§ Exercise requirements:
The required output is every line from the one with "## Castelnuovo-Tedesco" through the final line of the data below, unchanged.
* * * * *
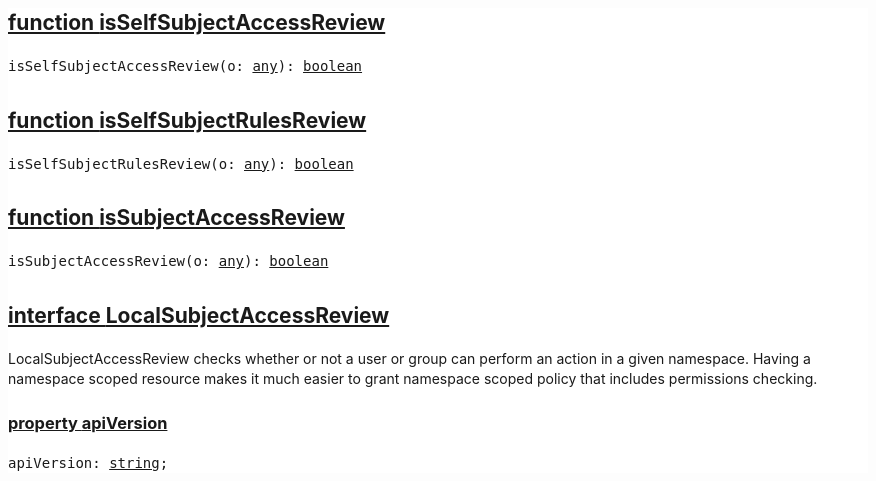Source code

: </div>
<h2 class="pdoc-module-header" id="isSelfSubjectAccessReview">
<a class="pdoc-member-name" href="https://github.com/pulumi/pulumi-kubernetes/blob/master/sdk/nodejs/types/input.ts#L5651">function <b>isSelfSubjectAccessReview</b></a>
</h2>
<div class="pdoc-module-contents" markdown="1">

<pre class="highlight"><span class='kd'></span>isSelfSubjectAccessReview(o: <span class='kd'><a href='https://www.typescriptlang.org/docs/handbook/basic-types.html#any'>any</a></span>): <span class='kd'><a href='https://developer.mozilla.org/en-US/docs/Web/JavaScript/Reference/Global_Objects/Boolean'>boolean</a></span></pre>

</div>
<h2 class="pdoc-module-header" id="isSelfSubjectRulesReview">
<a class="pdoc-member-name" href="https://github.com/pulumi/pulumi-kubernetes/blob/master/sdk/nodejs/types/input.ts#L5715">function <b>isSelfSubjectRulesReview</b></a>
</h2>
<div class="pdoc-module-contents" markdown="1">

<pre class="highlight"><span class='kd'></span>isSelfSubjectRulesReview(o: <span class='kd'><a href='https://www.typescriptlang.org/docs/handbook/basic-types.html#any'>any</a></span>): <span class='kd'><a href='https://developer.mozilla.org/en-US/docs/Web/JavaScript/Reference/Global_Objects/Boolean'>boolean</a></span></pre>

</div>
<h2 class="pdoc-module-header" id="isSubjectAccessReview">
<a class="pdoc-member-name" href="https://github.com/pulumi/pulumi-kubernetes/blob/master/sdk/nodejs/types/input.ts#L5764">function <b>isSubjectAccessReview</b></a>
</h2>
<div class="pdoc-module-contents" markdown="1">

<pre class="highlight"><span class='kd'></span>isSubjectAccessReview(o: <span class='kd'><a href='https://www.typescriptlang.org/docs/handbook/basic-types.html#any'>any</a></span>): <span class='kd'><a href='https://developer.mozilla.org/en-US/docs/Web/JavaScript/Reference/Global_Objects/Boolean'>boolean</a></span></pre>

</div>
<h2 class="pdoc-module-header" id="LocalSubjectAccessReview">
<a class="pdoc-member-name" href="https://github.com/pulumi/pulumi-kubernetes/blob/master/sdk/nodejs/types/output.ts#L5159">interface <b>LocalSubjectAccessReview</b></a>
</h2>
<div class="pdoc-module-contents" markdown="1">

LocalSubjectAccessReview checks whether or not a user or group can perform an action in a
given namespace. Having a namespace scoped resource makes it much easier to grant namespace
scoped policy that includes permissions checking.

<h3 class="pdoc-member-header" id="LocalSubjectAccessReview-apiVersion">
<a class="pdoc-child-name" href="https://github.com/pulumi/pulumi-kubernetes/blob/master/sdk/nodejs/types/output.ts#L5166">property <b>apiVersion</b></a>
</h3>
<div class="pdoc-member-contents" markdown="1">
<pre class="highlight"><span class='kd'></span>apiVersion: <span class='kd'><a href='https://developer.mozilla.org/en-US/docs/Web/JavaScript/Reference/Global_Objects/String'>string</a></span>;</pre>
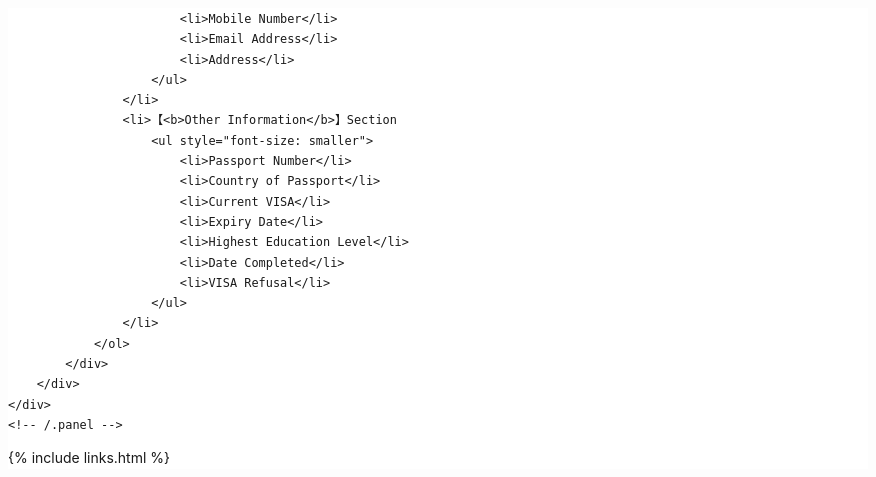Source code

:                             <li>Mobile Number</li>
                            <li>Email Address</li>
                            <li>Address</li>
                        </ul>
                    </li>
                    <li>【<b>Other Information</b>】Section
                        <ul style="font-size: smaller">
                            <li>Passport Number</li>
                            <li>Country of Passport</li>
                            <li>Current VISA</li>
                            <li>Expiry Date</li>
                            <li>Highest Education Level</li>
                            <li>Date Completed</li>
                            <li>VISA Refusal</li>
                        </ul>
                    </li>
                </ol>
            </div>
        </div>
    </div>
    <!-- /.panel -->
</div>


{% include links.html %}
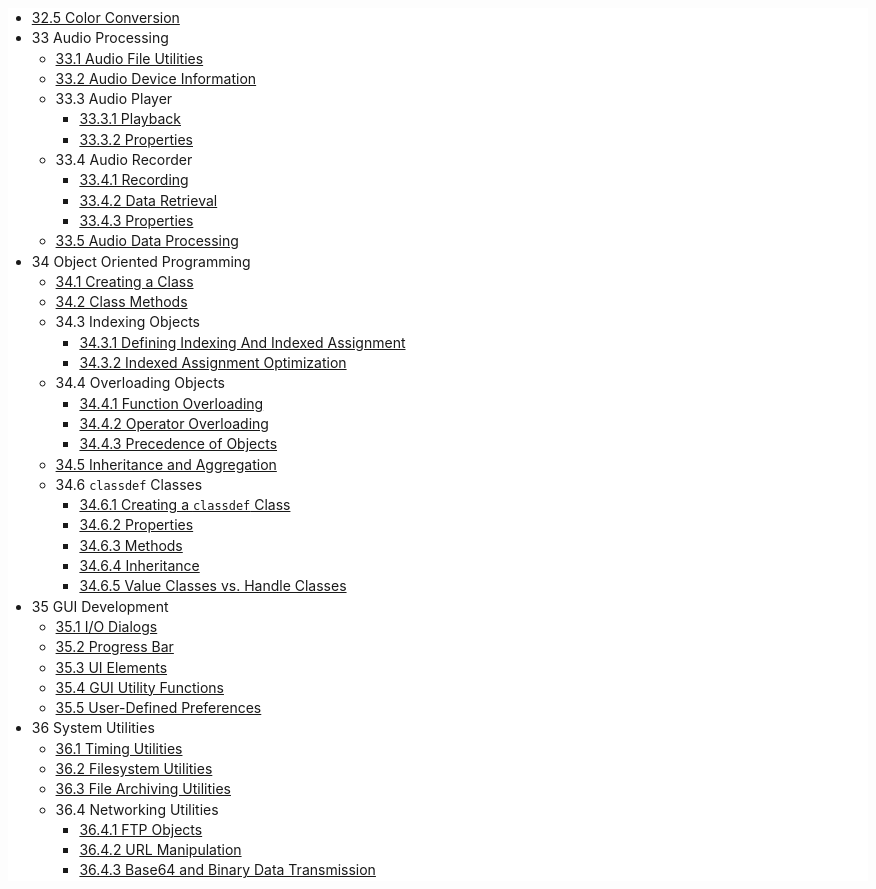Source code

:   - [32.5 Color Conversion](https://octave.org/doc/interpreter/Color-Conversion.html#Color-Conversion)
- 33 Audio Processing
  - [33.1 Audio File Utilities](https://octave.org/doc/interpreter/Audio-File-Utilities.html#Audio-File-Utilities)
  - [33.2 Audio Device Information](https://octave.org/doc/interpreter/Audio-Device-Information.html#Audio-Device-Information)
  - 33.3 Audio Player
    - [33.3.1 Playback](https://octave.org/doc/interpreter/Playback.html#Playback)
    - [33.3.2 Properties](https://octave.org/doc/interpreter/Player-Properties.html#Player-Properties)
  - 33.4 Audio Recorder
    - [33.4.1 Recording](https://octave.org/doc/interpreter/Recording.html#Recording)
    - [33.4.2 Data Retrieval](https://octave.org/doc/interpreter/Data-Retrieval.html#Data-Retrieval)
    - [33.4.3 Properties](https://octave.org/doc/interpreter/Recorder-Properties.html#Recorder-Properties)
  - [33.5 Audio Data Processing](https://octave.org/doc/interpreter/Audio-Data-Processing.html#Audio-Data-Processing)
- 34 Object Oriented Programming
  - [34.1 Creating a Class](https://octave.org/doc/interpreter/Creating-a-Class.html#Creating-a-Class)
  - [34.2 Class Methods](https://octave.org/doc/interpreter/Class-Methods.html#Class-Methods)
  - 34.3 Indexing Objects
    - [34.3.1 Defining Indexing And Indexed Assignment](https://octave.org/doc/interpreter/Defining-Indexing-And-Indexed-Assignment.html#Defining-Indexing-And-Indexed-Assignment)
    - [34.3.2 Indexed Assignment Optimization](https://octave.org/doc/interpreter/Indexed-Assignment-Optimization.html#Indexed-Assignment-Optimization)
  - 34.4 Overloading Objects
    - [34.4.1 Function Overloading](https://octave.org/doc/interpreter/Function-Overloading.html#Function-Overloading)
    - [34.4.2 Operator Overloading](https://octave.org/doc/interpreter/Operator-Overloading.html#Operator-Overloading)
    - [34.4.3 Precedence of Objects](https://octave.org/doc/interpreter/Precedence-of-Objects.html#Precedence-of-Objects)
  - [34.5 Inheritance and Aggregation](https://octave.org/doc/interpreter/Inheritance-and-Aggregation.html#Inheritance-and-Aggregation)
  - 34.6 `classdef` Classes
    - [34.6.1 Creating a `classdef` Class](https://octave.org/doc/interpreter/Creating-a-classdef-Class.html#Creating-a-classdef-Class)
    - [34.6.2 Properties](https://octave.org/doc/interpreter/Properties.html#Properties)
    - [34.6.3 Methods](https://octave.org/doc/interpreter/Methods.html#Methods)
    - [34.6.4 Inheritance](https://octave.org/doc/interpreter/Inheritance.html#Inheritance)
    - [34.6.5 Value Classes vs. Handle Classes](https://octave.org/doc/interpreter/Value-Classes-vs_002e-Handle-Classes.html#Value-Classes-vs_002e-Handle-Classes)
- 35 GUI Development
  - [35.1 I/O Dialogs](https://octave.org/doc/interpreter/I_002fO-Dialogs.html#I_002fO-Dialogs)
  - [35.2 Progress Bar](https://octave.org/doc/interpreter/Progress-Bar.html#Progress-Bar)
  - [35.3 UI Elements](https://octave.org/doc/interpreter/UI-Elements.html#UI-Elements)
  - [35.4 GUI Utility Functions](https://octave.org/doc/interpreter/GUI-Utility-Functions.html#GUI-Utility-Functions)
  - [35.5 User-Defined Preferences](https://octave.org/doc/interpreter/User_002dDefined-Preferences.html#User_002dDefined-Preferences)
- 36 System Utilities
  - [36.1 Timing Utilities](https://octave.org/doc/interpreter/Timing-Utilities.html#Timing-Utilities)
  - [36.2 Filesystem Utilities](https://octave.org/doc/interpreter/Filesystem-Utilities.html#Filesystem-Utilities)
  - [36.3 File Archiving Utilities](https://octave.org/doc/interpreter/File-Archiving-Utilities.html#File-Archiving-Utilities)
  - 36.4 Networking Utilities
    - [36.4.1 FTP Objects](https://octave.org/doc/interpreter/FTP-Objects.html#FTP-Objects)
    - [36.4.2 URL Manipulation](https://octave.org/doc/interpreter/URL-Manipulation.html#URL-Manipulation)
    - [36.4.3 Base64 and Binary Data Transmission](https://octave.org/doc/interpreter/Base64-and-Binary-Data-Transmission.html#Base64-and-Binary-Data-Transmission)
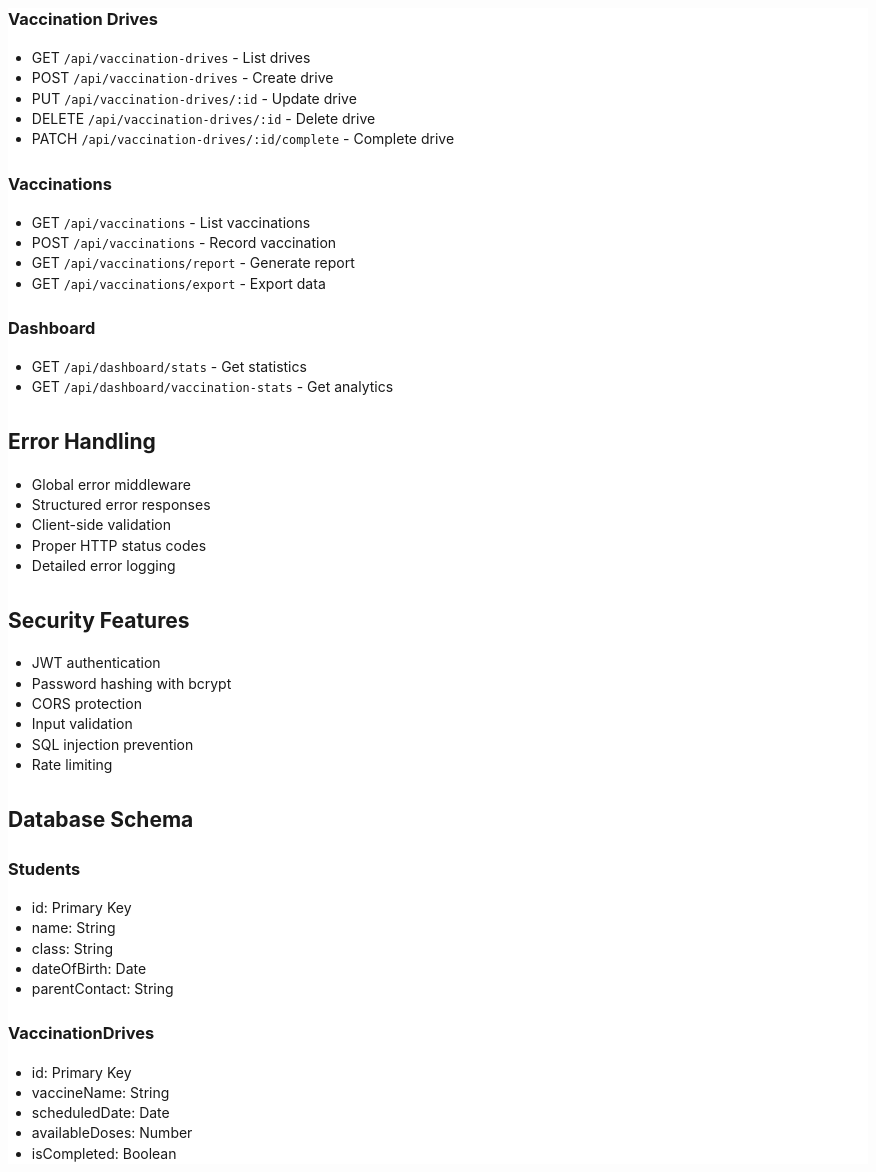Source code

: ### Vaccination Drives
- GET `/api/vaccination-drives` - List drives
- POST `/api/vaccination-drives` - Create drive
- PUT `/api/vaccination-drives/:id` - Update drive
- DELETE `/api/vaccination-drives/:id` - Delete drive
- PATCH `/api/vaccination-drives/:id/complete` - Complete drive

### Vaccinations
- GET `/api/vaccinations` - List vaccinations
- POST `/api/vaccinations` - Record vaccination
- GET `/api/vaccinations/report` - Generate report
- GET `/api/vaccinations/export` - Export data

### Dashboard
- GET `/api/dashboard/stats` - Get statistics
- GET `/api/dashboard/vaccination-stats` - Get analytics

## Error Handling

- Global error middleware
- Structured error responses
- Client-side validation
- Proper HTTP status codes
- Detailed error logging

## Security Features

- JWT authentication
- Password hashing with bcrypt
- CORS protection
- Input validation
- SQL injection prevention
- Rate limiting

## Database Schema

### Students
- id: Primary Key
- name: String
- class: String
- dateOfBirth: Date
- parentContact: String

### VaccinationDrives
- id: Primary Key
- vaccineName: String
- scheduledDate: Date
- availableDoses: Number
- isCompleted: Boolean
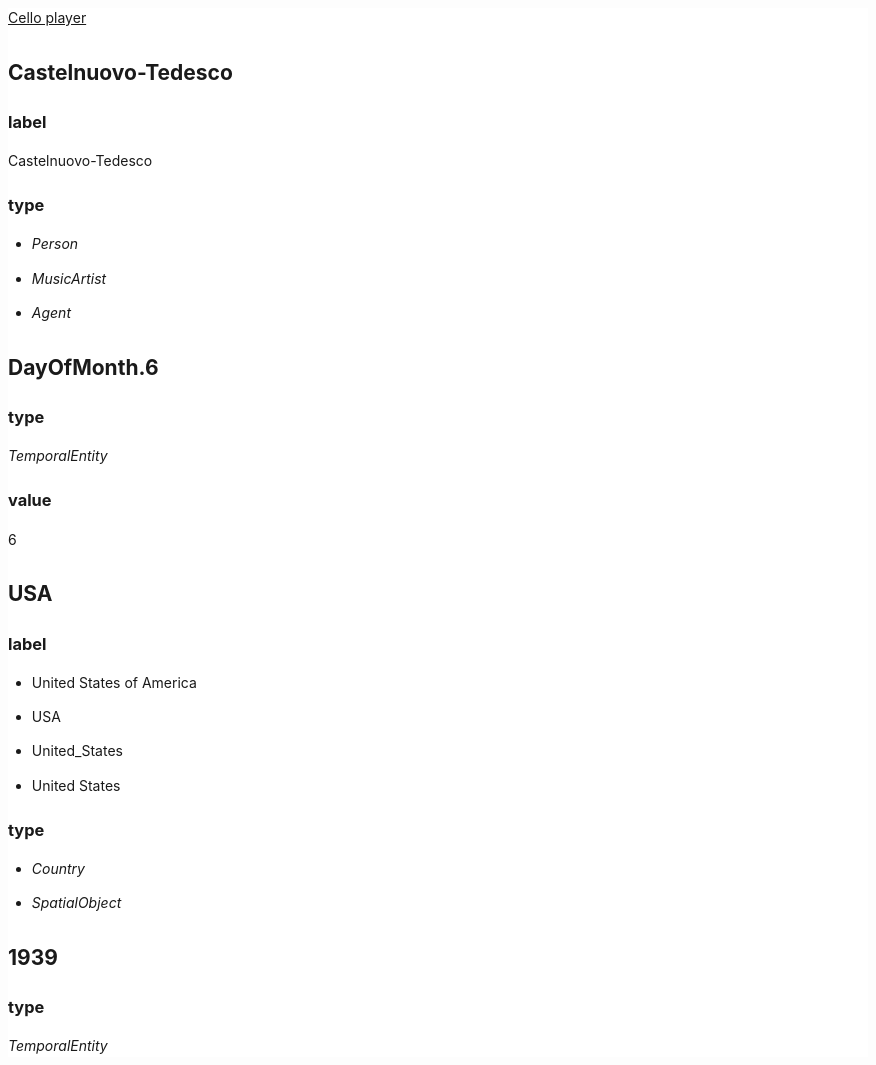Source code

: 
[Cello player](#Cello-player)

## Castelnuovo-Tedesco

### label


Castelnuovo-Tedesco

### type

 - *Person*

 - *MusicArtist*

 - *Agent*

## DayOfMonth.6

### type


*TemporalEntity*

### value


6

## USA

### label

 - United States of America

 - USA

 - United_States

 - United States

### type

 - *Country*

 - *SpatialObject*

## 1939

### type


*TemporalEntity*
* * * * *
§ Your response:
## Castelnuovo-Tedesco

### label


Castelnuovo-Tedesco

### type

 - *Person*

 - *MusicArtist*

 - *Agent*

## DayOfMonth.6

### type


*TemporalEntity*

### value


6

## USA

### label

 - United States of America

 - USA

 - United_States

 - United States

### type

 - *Country*

 - *SpatialObject*

## 1939

### type


*TemporalEntity*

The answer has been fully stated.